Research Roundup February 2009

  • Beta-alanine supplements may improve muscle endurance in older men and women. Researchers in England gave 2.4 grams of beta-alanine a day to 12 older men and women; they gave placebos to 14 others. After 90 days, those who took beta-alanine saw a 67% improvement in their fitness compared to a 22% improvement in the placebo group. Beta-alanine is an amino acid supplement widely used by athletes and body builders, but this research suggests it could help prevent falls and prolong independent living among older men and women.

    Journal of the International Society of Sports Nutrition, November 2008.

  • A diet high in meat and fat may increase the risk of ovarian cancer. That’s what Australian researchers found when they compared the dietary patterns of 683 women diagnosed with ovarian cancer to those of 777 healthy women. The women ranged in age from 18 to 79. The researchers found that participants with the highest intakes of meat and fat were 2? times more likely to develop ovarian cancer than those with the lowest intakes. Wine consumption was linked to a lower risk; fruit and vegetable intake had no effect.
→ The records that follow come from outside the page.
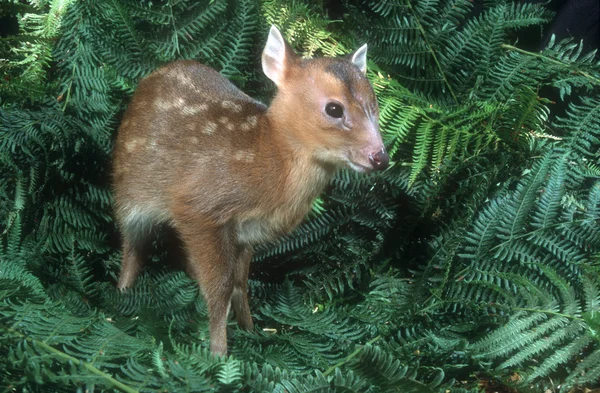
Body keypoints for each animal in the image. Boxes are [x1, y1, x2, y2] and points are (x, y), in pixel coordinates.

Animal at [111, 26, 390, 354]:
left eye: (374, 105)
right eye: (334, 108)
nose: (380, 157)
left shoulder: (246, 232)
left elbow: (239, 284)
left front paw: (251, 330)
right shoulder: (199, 207)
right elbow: (219, 287)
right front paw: (219, 352)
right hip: (129, 194)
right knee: (132, 248)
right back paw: (121, 298)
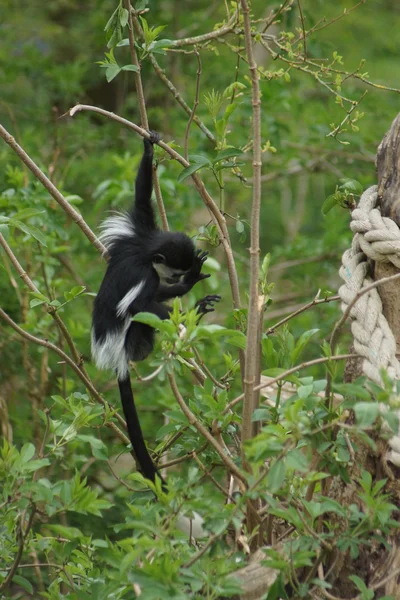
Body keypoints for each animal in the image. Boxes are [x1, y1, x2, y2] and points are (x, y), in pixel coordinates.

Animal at [92, 131, 220, 488]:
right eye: (173, 272)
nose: (177, 278)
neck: (147, 252)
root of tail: (118, 356)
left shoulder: (137, 232)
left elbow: (141, 198)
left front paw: (149, 147)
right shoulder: (144, 273)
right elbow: (140, 305)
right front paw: (188, 308)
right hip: (135, 340)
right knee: (143, 316)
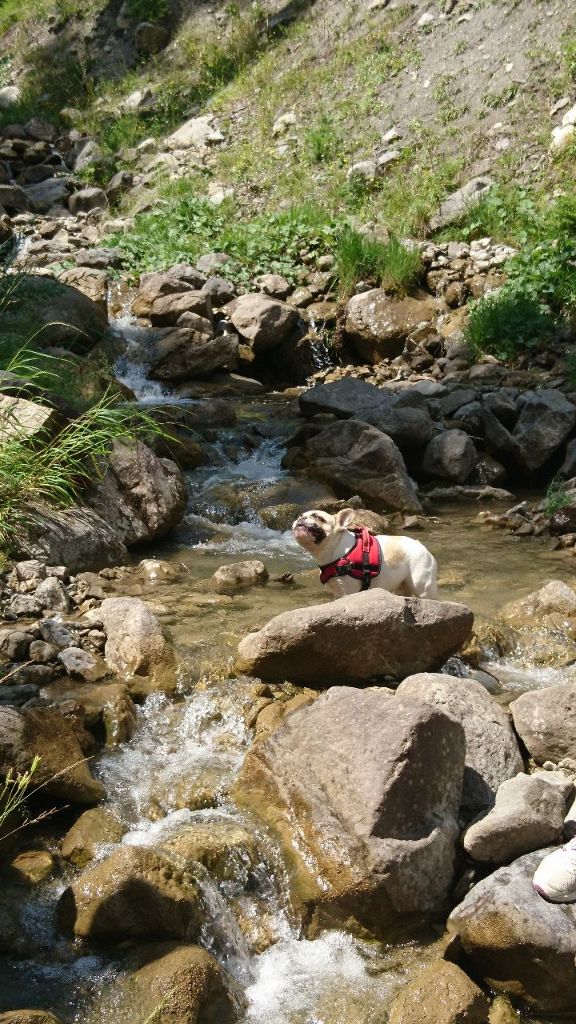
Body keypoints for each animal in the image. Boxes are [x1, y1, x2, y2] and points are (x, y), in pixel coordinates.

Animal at [291, 505, 434, 598]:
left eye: (317, 517)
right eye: (300, 516)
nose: (300, 518)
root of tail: (421, 546)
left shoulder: (348, 592)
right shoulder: (338, 593)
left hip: (422, 585)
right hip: (403, 586)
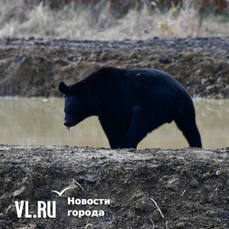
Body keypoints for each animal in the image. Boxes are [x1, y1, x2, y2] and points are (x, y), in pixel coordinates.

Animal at [58, 66, 202, 148]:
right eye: (64, 110)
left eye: (72, 110)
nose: (66, 123)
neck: (95, 94)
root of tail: (180, 94)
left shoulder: (110, 101)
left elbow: (113, 122)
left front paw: (115, 143)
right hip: (187, 109)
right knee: (190, 127)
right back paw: (196, 145)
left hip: (153, 105)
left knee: (140, 124)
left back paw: (124, 145)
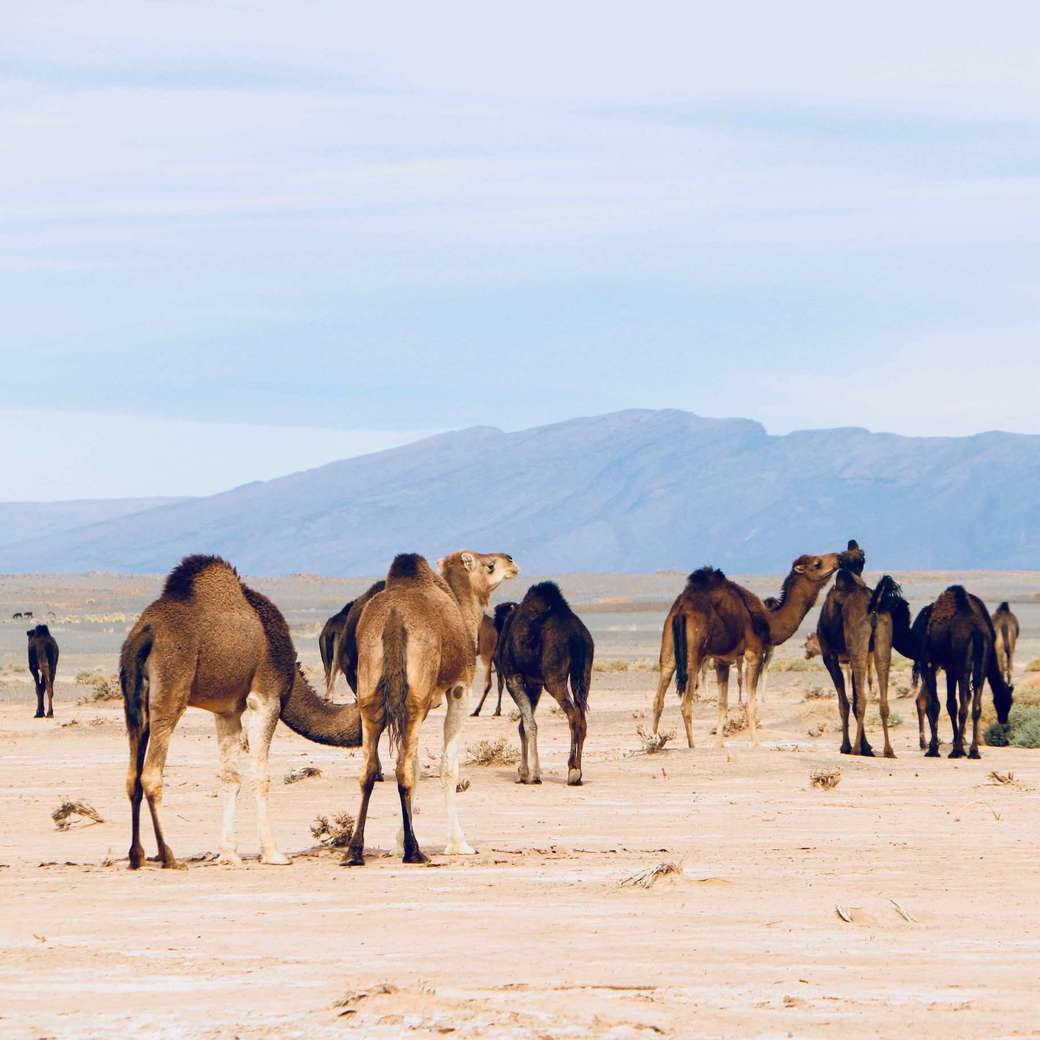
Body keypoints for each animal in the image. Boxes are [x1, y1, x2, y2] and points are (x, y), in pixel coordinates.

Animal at [120, 555, 364, 870]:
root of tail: (144, 635)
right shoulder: (266, 696)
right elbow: (261, 774)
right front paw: (273, 853)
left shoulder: (227, 712)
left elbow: (230, 777)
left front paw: (228, 853)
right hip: (169, 693)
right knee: (150, 774)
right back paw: (168, 856)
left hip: (133, 703)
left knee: (132, 777)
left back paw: (136, 856)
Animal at [344, 550, 518, 867]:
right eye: (489, 565)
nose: (511, 560)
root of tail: (394, 618)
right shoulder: (459, 688)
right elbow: (447, 766)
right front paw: (458, 843)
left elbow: (415, 767)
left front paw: (396, 844)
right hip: (415, 698)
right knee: (401, 769)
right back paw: (414, 851)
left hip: (370, 692)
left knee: (369, 769)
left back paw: (354, 851)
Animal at [495, 583, 594, 785]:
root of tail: (577, 636)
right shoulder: (535, 684)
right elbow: (523, 725)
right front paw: (523, 773)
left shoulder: (514, 678)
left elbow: (529, 725)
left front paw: (532, 775)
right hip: (583, 674)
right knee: (582, 715)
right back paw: (577, 773)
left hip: (554, 679)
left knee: (573, 714)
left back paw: (572, 770)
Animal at [652, 551, 846, 749]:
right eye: (817, 563)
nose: (838, 557)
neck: (768, 622)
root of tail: (682, 610)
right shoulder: (754, 653)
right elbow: (751, 703)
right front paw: (755, 743)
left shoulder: (722, 659)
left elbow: (722, 704)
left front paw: (719, 744)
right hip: (694, 653)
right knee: (686, 704)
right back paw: (692, 746)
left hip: (669, 645)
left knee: (659, 696)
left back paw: (653, 740)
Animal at [917, 586, 1013, 759]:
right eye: (1005, 702)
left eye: (1009, 702)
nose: (1004, 720)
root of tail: (975, 632)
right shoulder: (950, 667)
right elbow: (952, 704)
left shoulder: (936, 663)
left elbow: (942, 705)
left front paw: (934, 749)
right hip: (979, 664)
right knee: (975, 706)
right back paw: (973, 751)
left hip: (960, 664)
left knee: (959, 705)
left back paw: (956, 750)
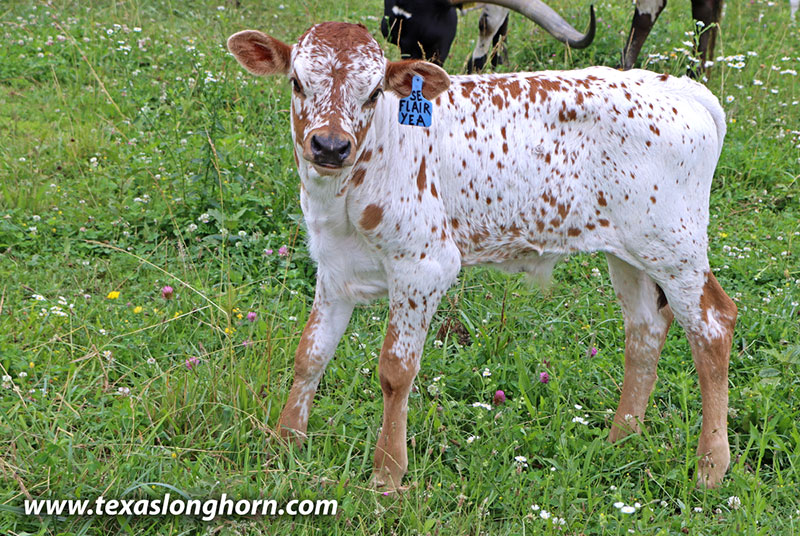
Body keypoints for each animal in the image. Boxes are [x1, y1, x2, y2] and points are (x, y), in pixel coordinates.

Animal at [227, 22, 737, 492]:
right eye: (297, 81)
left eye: (372, 92)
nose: (330, 146)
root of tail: (674, 85)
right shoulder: (333, 268)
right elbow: (310, 354)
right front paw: (284, 443)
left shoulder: (424, 266)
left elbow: (396, 371)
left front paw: (388, 474)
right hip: (630, 250)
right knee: (645, 328)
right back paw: (621, 440)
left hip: (675, 247)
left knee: (713, 325)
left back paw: (710, 467)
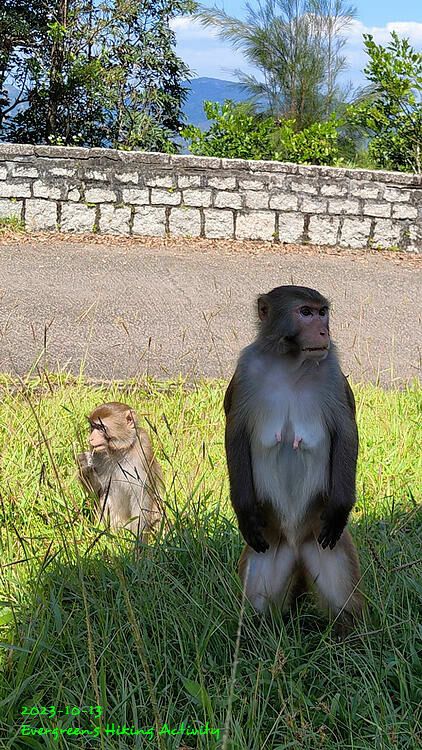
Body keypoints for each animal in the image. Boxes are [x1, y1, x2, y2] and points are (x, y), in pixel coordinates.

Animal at [77, 402, 164, 539]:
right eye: (93, 427)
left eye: (101, 427)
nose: (90, 439)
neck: (120, 450)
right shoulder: (98, 455)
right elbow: (99, 490)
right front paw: (84, 463)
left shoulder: (144, 450)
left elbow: (142, 497)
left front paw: (138, 539)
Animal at [224, 285, 362, 631]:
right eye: (305, 312)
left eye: (323, 312)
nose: (324, 331)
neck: (290, 361)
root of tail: (296, 544)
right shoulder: (245, 371)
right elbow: (235, 435)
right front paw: (244, 513)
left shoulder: (332, 372)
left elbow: (346, 433)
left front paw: (340, 509)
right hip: (270, 548)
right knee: (257, 607)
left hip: (324, 545)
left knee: (345, 606)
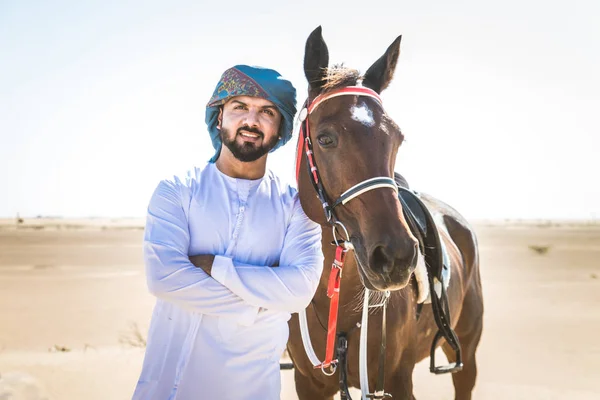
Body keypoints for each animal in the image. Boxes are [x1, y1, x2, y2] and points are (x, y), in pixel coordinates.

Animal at [286, 26, 482, 398]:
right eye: (325, 138)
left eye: (398, 139)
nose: (396, 257)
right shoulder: (308, 383)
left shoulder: (397, 380)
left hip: (466, 347)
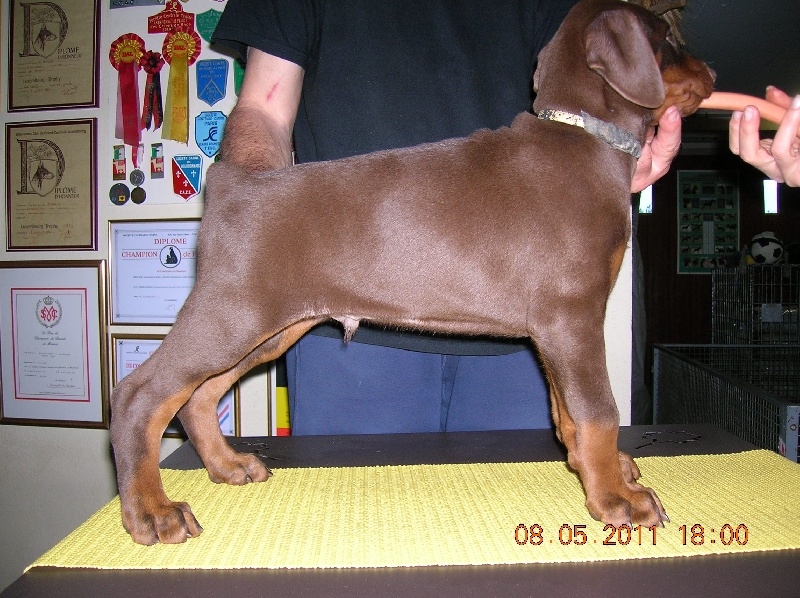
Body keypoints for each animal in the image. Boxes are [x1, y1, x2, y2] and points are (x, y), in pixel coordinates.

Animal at [110, 0, 715, 545]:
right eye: (667, 37)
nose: (711, 72)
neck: (587, 134)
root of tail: (232, 187)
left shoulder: (556, 330)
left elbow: (566, 413)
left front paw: (602, 470)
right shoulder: (574, 315)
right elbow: (597, 410)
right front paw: (616, 499)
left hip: (269, 325)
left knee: (198, 394)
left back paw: (227, 465)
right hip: (234, 311)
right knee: (140, 393)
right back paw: (152, 513)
    The American Journal of Clinical Nutrition,
    January 2009 (epub. December 3, 2008).

  • Researchers from Spain have linked a low intake of selenium with a higher risk of metabolic syndrome. They studied 100 healthy young adults and measured selenium in the participants? nails, the most accurate reflection of intake. They also measured blood levels of complement factor 3 (C3), an indicator of inflammation; elevated levels are linked to metabolic syndrome. They found that low levels of selenium corresponded to high levels of C3, suggesting an increased risk of metabolic syndrome.

    European Journal of Clinical Nutrition, November 5, 2008.